In "All Wet," an essay on global warming, Glass invented such groups as "Climate Lookout," "Truth in Science" and the "Association for the Advancement of Sound Water Policy." In an ironic twist, he said he had called the association "and asked them to explain the dangerously low rainfall in Werty, Iowa -- a fictitious town."

This plot-within-a-plot device also surfaced in "Ratted Out," about private eyes who investigate employees' bosses. Glass says he called one firm and "made the scenario as implausible as possible, so no one would get into trouble. The woman who answered the phone, Wendy, said she would take down the information. . . . I told her I worked for the Amish Agriculture Cooperative in Lancaster, Pennsylvania. . . . I've seen it real, real bad,' I said almost tearfully." He called another firm "under an alias" and asked for "a background check on my boss -- whom I identified as Stephen Glass." Through a case of mistaken identity, he said, he had been accused of soliciting a prostitute in 1968, which was before he was born.

Also fabricated, said the magazine, was "Spring Breakdown," a much-debated account of beer, marijuana and sex at a conservative political conference at the Omni Shoreham Hotel. ("In the get-naked room, everyone disrobes immediately, without a hint of embarrassment. One couple fondles each other in the corner. A muscular man, apparently hallucinating, prances around the room like a ballet dancer. A woman locks herself in the bathroom, crying and shouting out the name Samuel.' ") Glass, the magazine says, made up the "accounts of drug use, drinking, and sexual harassment by young conference attendees."

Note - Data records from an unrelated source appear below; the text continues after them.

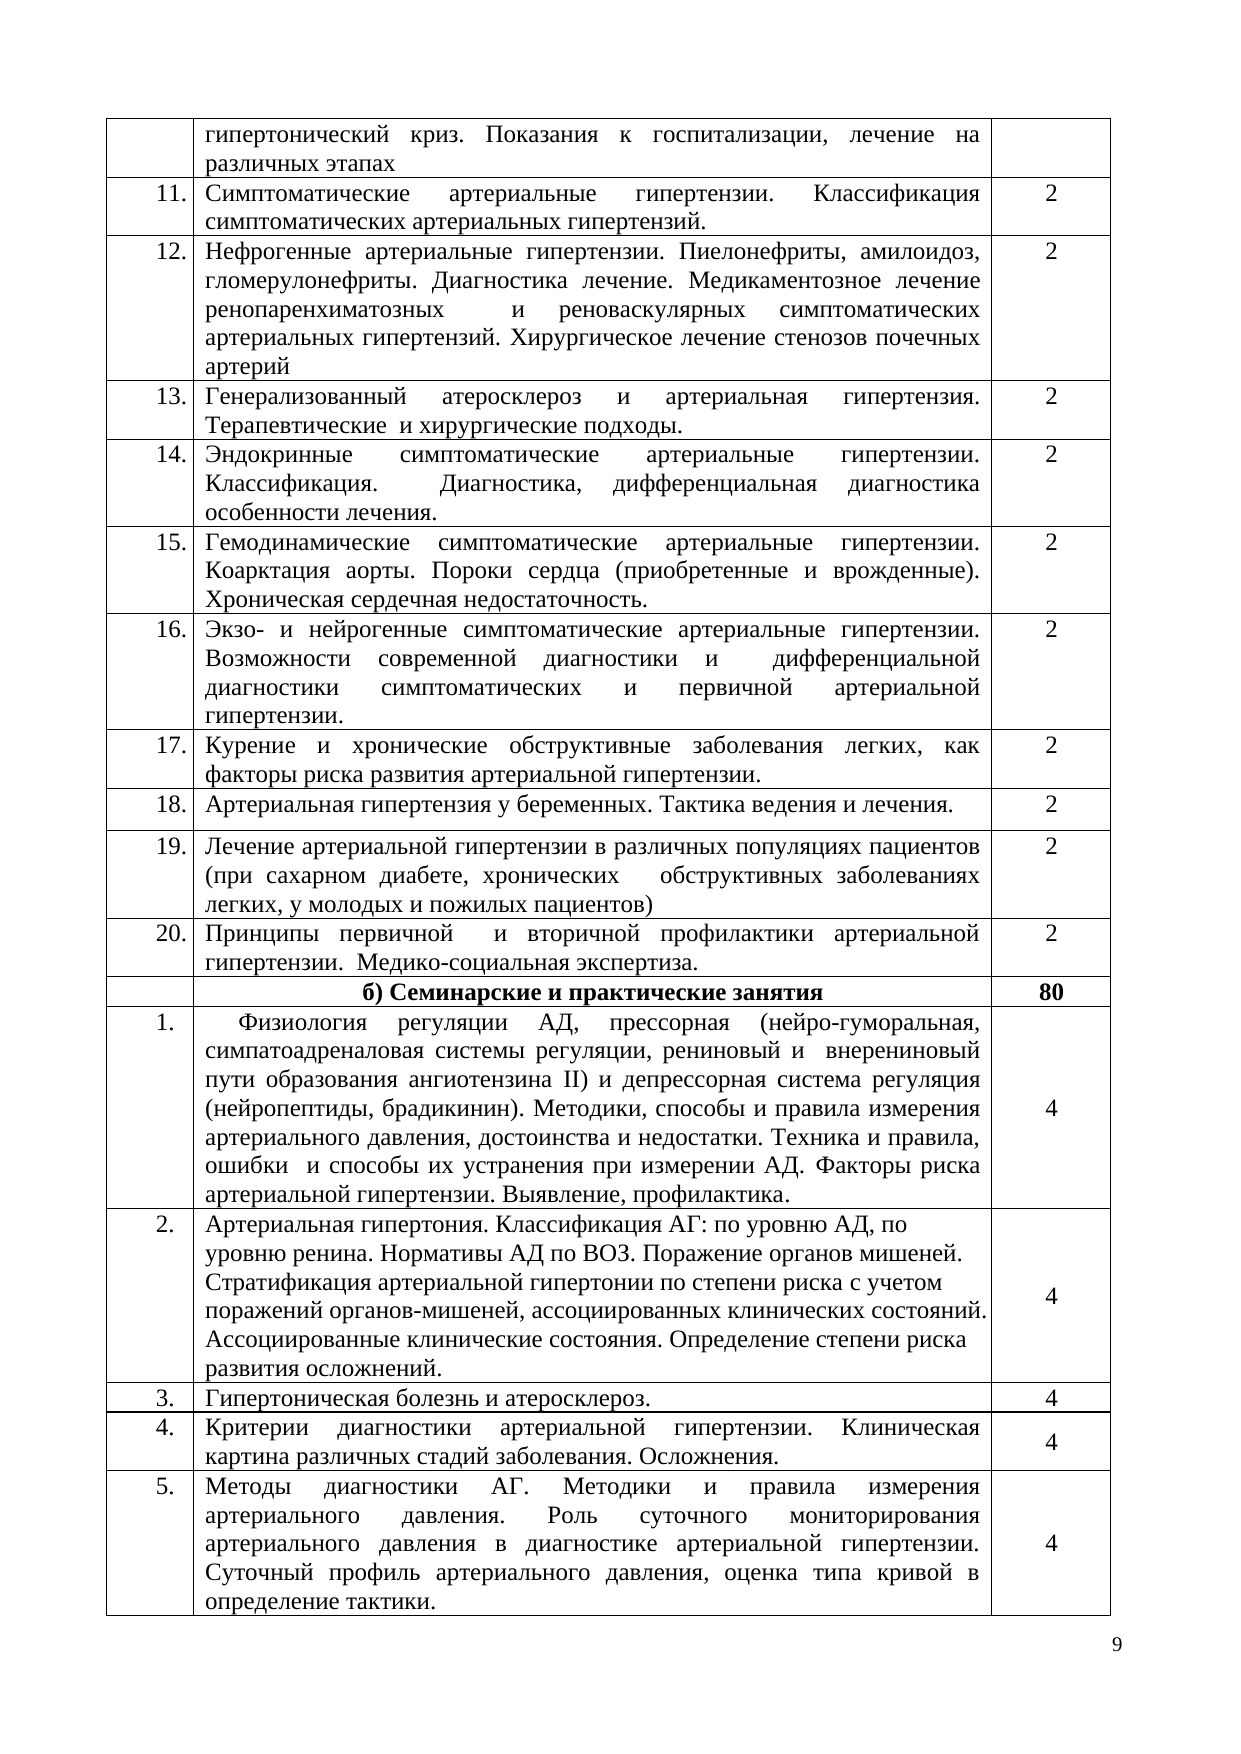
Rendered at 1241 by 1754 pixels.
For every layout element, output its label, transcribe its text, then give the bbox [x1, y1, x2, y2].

table_cell Принципы первичной и вторичной профилактики артериальной гипертензии. Медико-социальная экспертиза. [194, 919, 991, 976]
table_cell Курение и хронические обструктивные заболевания легких, как факторы риска развития артериальной гипертензии. [194, 730, 991, 788]
table_cell Гемодинамические симптоматические артериальные гипертензии. Коарктация аорты. Пороки сердца (приобретенные и врожденные). Хроническая сердечная недостаточность. [194, 527, 991, 613]
table_cell 80 [992, 977, 1110, 1006]
table_cell Генерализованный атеросклероз и артериальная гипертензия. Терапевтические и хирургические подходы. [194, 381, 991, 438]
table_cell [107, 178, 193, 235]
table_cell 2 [992, 119, 1110, 177]
table_cell [107, 440, 193, 526]
table_cell 4 [992, 1471, 1110, 1615]
table_cell [107, 1413, 193, 1470]
table_cell [107, 119, 193, 177]
table_cell 2 [992, 440, 1110, 526]
table_cell Критерии диагностики артериальной гипертензии. Клиническая картина различных стадий заболевания. Осложнения. [194, 1413, 991, 1470]
table_cell [107, 1383, 193, 1411]
table_cell [107, 527, 193, 613]
table_cell [107, 614, 193, 729]
table_cell 4 [992, 1209, 1110, 1382]
table_cell Гипертоническая болезнь и атеросклероз. [194, 1383, 991, 1411]
table_cell [107, 1471, 193, 1615]
table_cell б) Семинарские и практические занятия [194, 977, 991, 1006]
table_cell [107, 789, 193, 830]
table_cell Артериальная гипертония. Классификация АГ: по уровню АД, по уровню ренина. Нормативы АД по ВОЗ. Поражение органов мишеней. Стратификация артериальной гипертонии по степени риска с учетом поражений органов-мишеней, ассоциированных клинических состояний. Ассоциированные клинические состояния. Определение степени риска развития осложнений. [194, 1209, 991, 1382]
table_cell [107, 1007, 193, 1208]
table_cell [107, 977, 193, 1006]
table_cell 2 [992, 789, 1110, 830]
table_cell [194, 119, 991, 177]
table_cell 2 [992, 831, 1110, 917]
table_cell 2 [992, 381, 1110, 438]
table_cell [107, 831, 193, 917]
table_cell Артериальная гипертензия у беременных. Тактика ведения и лечения. [194, 789, 991, 830]
table_cell [107, 919, 193, 976]
table_cell Экзо- и нейрогенные симптоматические артериальные гипертензии. Возможности современной диагностики и дифференциальной диагностики симптоматических и первичной артериальной гипертензии. [194, 614, 991, 729]
table_cell 4 [992, 1413, 1110, 1470]
table_cell 2 [992, 730, 1110, 788]
table_cell 4 [992, 1383, 1110, 1411]
table_cell Лечение артериальной гипертензии в различных популяциях пациентов (при сахарном диабете, хронических обструктивных заболеваниях легких, у молодых и пожилых пациентов) [194, 831, 991, 917]
table_cell 2 [992, 236, 1110, 380]
table_cell 2 [992, 178, 1110, 235]
table_cell [107, 381, 193, 438]
table_cell 2 [992, 527, 1110, 613]
table_cell 4 [992, 1007, 1110, 1208]
table_cell Методы диагностики АГ. Методики и правила измерения артериального давления. Роль суточного мониторирования артериального давления в диагностике артериальной гипертензии. Суточный профиль артериального давления, оценка типа кривой в определение тактики. [194, 1471, 991, 1615]
table_cell 2 [992, 919, 1110, 976]
table_cell 2 [992, 614, 1110, 729]
table_cell [107, 236, 193, 380]
table_cell Эндокринные симптоматические артериальные гипертензии. Классификация. Диагностика, дифференциальная диагностика особенности лечения. [194, 440, 991, 526]
table_cell [107, 1209, 193, 1382]
table_cell Нефрогенные артериальные гипертензии. Пиелонефриты, амилоидоз, гломерулонефриты. Диагностика лечение. Медикаментозное лечение ренопаренхиматозных и реноваскулярных симптоматических артериальных гипертензий. Хирургическое лечение стенозов почечных артерий [194, 236, 991, 380]
table_cell [107, 730, 193, 788]
table_cell Симптоматические артериальные гипертензии. Классификация симптоматических артериальных гипертензий. [194, 178, 991, 235]
table_cell Физиология регуляции АД, прессорная (нейро-гуморальная, симпатоадреналовая системы регуляции, рениновый и внерениновый пути образования ангиотензина II) и депрессорная система регуляция (нейропептиды, брадикинин). Методики, способы и правила измерения артериального давления, достоинства и недостатки. Техника и правила, ошибки и способы их устранения при измерении АД. Факторы риска артериальной гипертензии. Выявление, профилактика. [194, 1007, 991, 1208]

How could all this have happened? Lane says Glass "deliberately deceived the fact-checkers" with forged notes, fabricated documents, fake press releases and, in one case, a bogus Web site. In other instances, Lane said, Glass told fact-checkers that "certain sources he had were so deep and so dark that they'd asked not to be called back" -- a tactic he also used at George. After Glass wrote "Hack Heaven," the piece that ultimately led to his downfall, Lane insisted that Glass drive him to Bethesda to find the site of a Sunday hackers' conference described in the story. Lane says Glass took him to an office building lobby where he insisted the event had taken place, even after the security guard said the building had been closed that Sunday. Finally, Glass admitted he hadn't been at the conference but still maintained it was not imaginary.

Friends say Glass, who had been in seclusion at his parents' suburban Chicago home, is back in Washington and recently took final exams at Georgetown Law School, where he is attending night classes. Vanity Fair is working on a profile, and two screenwriters are said to be interested in the rights to his story.

On the night he was fired, Glass told Kelly, his former boss, that he had been dismissed for an "exceedingly minor" mistake in his latest story, Kelly said. The next day, Kelly said, Glass called to admit "that he had done terrible things" -- but still insisted "he had not made anything up" in the story about the beer-swilling, pot-smoking young conservatives. Lane sees one clear lesson from the debacle: "You've got to be more careful about blind quotes."